-- Start of Text passage --
# Sightseeing in New York City
** Extracting patterns from geolocated venues and events **

Machine learning, and in particular clustering algorithms, can be used to determine which geographical areas are commonly visited and “checked into” by a given user and which areas are not. Such geographical analyses enable a wide range of services, from location-based recommenders to advanced security systems, and in general provide a more personalized user experience. 

I will use these techniques to provide two flavours of predicting analytics: 

First, I will build a simple recommender system which will provide the most trending venues in a given area. In particular, k-means tclustering can be applied to the dataset of geolocated events to partition the map into regions. For each region, we can rank the venues which are most visited. With this information, we can recommend venues and landmarks such as Times Square or the Empire State Building depending of the location of the user.

Second, I’ll determine geographical areas that are specific and personal to each user. In particular, I will use a density-based clustering technique such as DBSCAN to extract the areas where a user usually go. This analysis can be used to determine if a given data point is an _outlier_ with respect to the areas where a user normally checks in. And therefore it can be used to score a "novelty" or "anomaly" factor given the location of a given event

We will analyze this events from a public dataset shared by Gowalla on venues checkins registered between 2008 and 2010. This notebook will cover some typical data science steps:

  - data acquisition
  - data preparation
  - data exploration
  
Thereafter, we will dive into some unsupervised learning techniques: *k-means* and *dbscan* clustering, respectively for recommending popular venues and for determining outliers.
-- End of Text passage --
-- Start of Information shown --
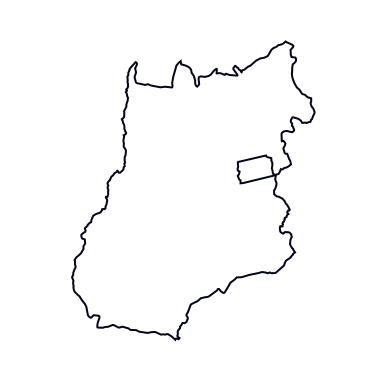 the border of Goiás, rotated 346°
{"feature_id": "BRA-1294", "entity_name": "Goiás", "entity_type": "State", "adm_level": 1, "iso_a3": "BRA", "parent_name": "Brazil", "parent_adm1": "", "projection": "albers", "projection_center": [-49.017, -15.943], "detail": "fine", "context": "isolated", "style": "outline", "palette": "ink", "viewbox_px": 384, "rotation_deg": 346, "n_neighbors": 0, "source": "natural_earth", "source_scale": "10m", "svg_char_len": 5964}
<svg xmlns="http://www.w3.org/2000/svg" viewBox="0 0 384 384"><g transform="rotate(346 192 192)"><path d="M319.7,69.3L324.8,73.3L325.7,74.6L325.3,75.7L322.0,78.0L321.1,82.8L321.2,85.1L324.7,86.5L325.0,87.0L325.1,88.3L324.5,90.1L322.9,91.4L320.7,92.5L319.6,94.9L317.3,102.4L317.1,106.1L317.6,110.7L319.0,115.9L321.0,118.8L322.6,123.4L325.1,125.1L327.2,128.1L330.3,129.9L329.7,132.6L328.6,134.5L328.5,136.3L328.8,138.0L329.9,140.5L330.3,144.0L329.7,145.5L328.1,147.3L326.1,150.3L325.0,150.8L324.0,152.4L323.3,152.7L322.2,152.4L320.0,152.8L318.6,152.0L315.7,151.7L314.8,149.0L313.0,146.8L308.5,144.1L307.4,143.9L305.4,146.2L304.9,147.3L305.0,148.5L305.8,149.8L305.0,151.9L305.8,153.2L305.8,154.4L306.2,156.3L306.1,156.7L305.4,157.4L304.4,158.0L303.5,158.2L299.0,155.8L297.7,155.5L295.2,155.6L293.5,156.4L292.9,157.4L291.5,164.0L291.5,164.5L292.8,164.4L293.2,164.6L294.3,167.2L294.3,167.8L292.8,170.1L291.6,171.1L291.2,172.0L291.4,176.7L292.2,177.6L293.5,177.9L293.7,178.3L294.2,183.4L294.8,185.3L294.8,189.1L291.9,190.5L289.6,191.1L287.4,191.0L285.6,191.9L284.7,191.9L283.7,191.3L282.2,193.6L280.2,195.5L278.3,195.4L277.1,195.9L276.9,197.2L275.7,200.1L276.2,203.3L276.1,204.1L275.3,206.2L273.6,208.9L272.0,210.4L271.2,213.9L271.9,215.2L273.1,216.7L275.2,217.7L278.2,220.4L279.6,223.2L280.2,225.9L281.0,227.2L282.1,230.6L282.5,232.9L281.9,233.4L280.8,233.3L279.8,234.2L279.4,235.1L280.2,236.7L279.5,236.9L278.4,237.7L277.5,239.3L276.5,239.3L275.6,239.9L275.5,240.6L275.1,240.7L275.1,241.5L274.8,241.9L273.8,243.1L273.2,243.1L272.2,244.4L272.4,245.4L271.5,246.5L271.6,247.1L271.0,247.3L269.7,246.6L269.2,246.7L268.3,249.0L268.1,251.6L268.4,252.5L270.2,254.4L270.8,254.5L271.8,253.6L273.0,253.4L273.9,253.9L275.2,254.1L276.5,254.8L277.1,255.3L277.8,256.6L278.0,258.1L277.9,259.9L276.8,260.9L275.8,262.6L274.5,266.4L274.8,268.4L275.6,270.8L276.3,271.7L276.3,272.6L277.4,275.5L275.2,276.4L274.7,277.3L273.6,277.8L272.8,278.7L272.1,278.8L271.8,279.5L267.0,281.2L266.1,281.8L263.3,285.7L253.4,290.8L249.5,290.0L248.5,289.5L248.1,288.9L245.7,289.1L243.9,287.9L240.6,286.6L236.6,286.7L227.3,286.3L219.7,286.7L214.7,285.7L212.2,287.3L207.1,289.4L205.5,291.3L199.4,297.4L198.8,297.7L197.8,297.4L195.9,295.2L194.8,292.7L193.7,292.4L192.2,293.7L183.1,297.4L181.7,297.6L179.4,297.3L174.9,297.2L171.4,299.1L164.5,300.6L163.5,301.1L158.8,307.8L156.9,309.7L156.8,310.5L157.5,313.0L157.2,314.2L156.6,314.6L155.3,316.7L153.8,317.3L152.9,317.4L151.3,316.8L150.6,317.2L149.7,318.4L147.9,319.7L147.4,321.3L145.4,322.7L144.3,324.1L143.8,326.7L143.0,328.0L143.0,328.7L144.5,330.7L143.4,331.6L141.7,330.6L140.9,330.4L140.3,330.6L140.0,331.2L137.2,327.1L134.3,324.1L133.3,323.8L131.5,323.9L129.9,323.2L127.5,322.9L122.4,318.9L118.3,318.1L116.7,318.2L114.5,317.9L107.0,314.8L104.4,312.5L98.9,310.9L97.4,309.0L92.4,306.1L91.4,305.8L89.0,306.0L87.8,305.7L84.5,302.7L83.0,301.8L78.0,302.5L75.2,302.0L72.6,302.1L68.5,301.0L67.5,300.4L67.6,299.3L68.9,296.1L71.7,291.8L72.1,290.3L71.5,289.5L67.0,287.8L66.2,288.0L64.2,289.4L63.4,289.5L62.1,288.4L61.5,287.2L61.2,285.9L61.7,278.1L61.1,275.0L59.0,270.3L57.6,266.0L56.3,264.3L54.2,260.7L53.8,259.5L53.7,257.2L54.0,255.3L54.4,254.8L54.4,252.8L55.0,250.4L55.5,249.3L55.0,246.1L55.1,245.5L56.6,243.8L57.4,241.4L59.5,238.4L60.2,237.8L61.0,236.4L61.1,235.7L60.9,234.2L61.8,230.4L61.5,229.7L63.6,227.7L69.4,224.7L73.0,220.9L73.5,218.5L75.9,216.1L76.5,212.0L74.7,211.0L74.1,210.3L73.9,208.6L74.3,206.7L76.1,205.7L78.9,204.7L79.4,203.8L79.2,201.8L79.4,201.2L82.5,199.5L82.7,198.8L83.2,198.4L85.8,197.0L86.8,196.9L87.8,194.5L89.5,192.5L89.9,191.6L90.7,191.0L93.4,190.2L98.2,189.7L100.3,187.9L100.6,187.0L101.6,187.0L102.5,187.4L103.8,187.1L104.2,186.6L104.5,185.3L105.9,183.6L107.8,179.4L107.7,178.4L107.0,176.6L107.3,176.0L108.2,176.5L108.7,176.2L110.1,174.0L110.6,171.4L111.4,169.8L111.1,168.0L111.4,166.6L112.4,165.7L112.0,163.5L112.3,162.8L113.9,161.3L115.1,160.7L117.4,157.7L119.7,156.6L121.2,155.0L123.5,154.4L124.7,153.4L125.2,154.0L125.6,155.5L126.4,155.8L127.2,155.7L130.2,154.1L131.1,153.2L131.6,151.6L133.0,150.6L133.3,148.0L134.2,147.3L134.3,144.9L135.3,141.5L136.4,140.3L137.9,136.0L137.8,134.8L136.7,131.3L137.7,128.3L137.6,126.9L138.1,124.9L139.6,121.7L139.4,120.4L141.6,119.9L142.4,118.8L142.4,118.0L141.9,117.1L141.7,114.1L142.2,112.4L142.4,110.3L141.9,108.6L141.9,106.1L141.5,104.4L143.0,103.8L144.2,102.8L145.2,99.9L145.7,97.1L149.0,93.3L149.5,91.1L151.6,88.0L152.7,85.1L152.3,83.7L152.5,80.9L152.0,79.0L153.4,78.0L153.4,77.5L152.9,76.8L153.1,76.5L154.8,75.3L155.5,74.1L156.1,71.3L155.9,69.9L156.6,68.4L157.3,64.3L158.4,63.3L159.1,60.8L160.6,59.1L160.9,58.0L161.9,57.3L162.1,56.8L168.6,52.4L169.4,53.1L169.6,53.9L169.4,55.0L166.7,58.3L166.7,62.4L164.5,65.9L164.0,67.1L164.1,71.8L164.6,72.9L172.5,76.8L174.9,76.7L175.7,77.0L177.9,78.7L186.7,82.8L191.2,83.3L197.7,85.7L198.2,85.6L198.6,85.0L199.2,81.2L201.5,76.0L207.6,65.4L210.6,63.3L212.7,62.3L212.4,64.7L212.6,65.6L215.8,67.4L218.3,69.3L219.7,70.9L220.7,73.1L220.5,76.3L221.8,79.7L222.1,84.2L221.4,87.3L221.4,88.8L221.8,90.2L222.5,91.0L224.2,90.0L225.0,89.2L225.9,83.2L226.5,82.3L228.2,81.9L232.8,83.5L236.5,83.4L238.8,82.6L242.6,79.6L244.9,78.5L245.6,78.5L245.8,79.0L244.9,81.7L244.6,82.7L244.8,83.0L246.4,83.1L248.4,83.6L251.9,86.2L252.4,86.2L253.1,85.6L253.6,85.5L256.8,87.6L264.0,90.0L264.3,89.9L264.4,89.2L261.8,82.6L262.3,81.6L264.2,80.1L264.8,80.2L265.6,81.8L266.8,83.0L267.1,84.3L268.4,85.8L268.8,87.5L269.1,87.8L270.1,86.2L272.7,85.9L276.8,83.9L278.7,83.8L286.1,80.0L290.7,78.9L294.4,79.2L298.2,78.5L299.2,77.7L303.3,73.4L305.4,72.2L309.4,71.4L311.0,70.5L314.8,70.4L316.6,70.0L319.2,68.6L319.7,69.3ZM276.9,195.4L275.3,194.3L275.0,193.3L275.3,191.0L275.2,188.5L276.7,184.7L277.0,182.9L276.6,181.1L277.1,178.3L273.2,176.2L272.8,175.4L272.7,174.5L244.0,174.0L243.6,174.5L242.8,179.0L241.9,180.3L241.7,182.0L242.0,182.7L243.1,183.7L242.0,186.1L240.3,187.4L240.8,191.3L241.9,192.4L241.2,195.3L243.8,195.7L277.1,195.9L276.9,195.4Z" fill="none" stroke="#020617" stroke-width="2"/></g></svg>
-- End of Information shown --
Goal of the exercise:
Do the following statements agree with the New York City sightseeing text? Answer yes or no for each, and quote the words of the text that decide it.
1. The check-ins in the dataset were registered between 2008 and 2010.
2. The recommender ranks venues across the whole map without dividing it into regions.
3. The dataset was shared by Foursquare.

Problem solution:
1. Yes: "venues checkins registered between 2008 and 2010"
2. No: "For each region, we can rank the venues which are most visited."
3. No: "a public dataset shared by Gowalla"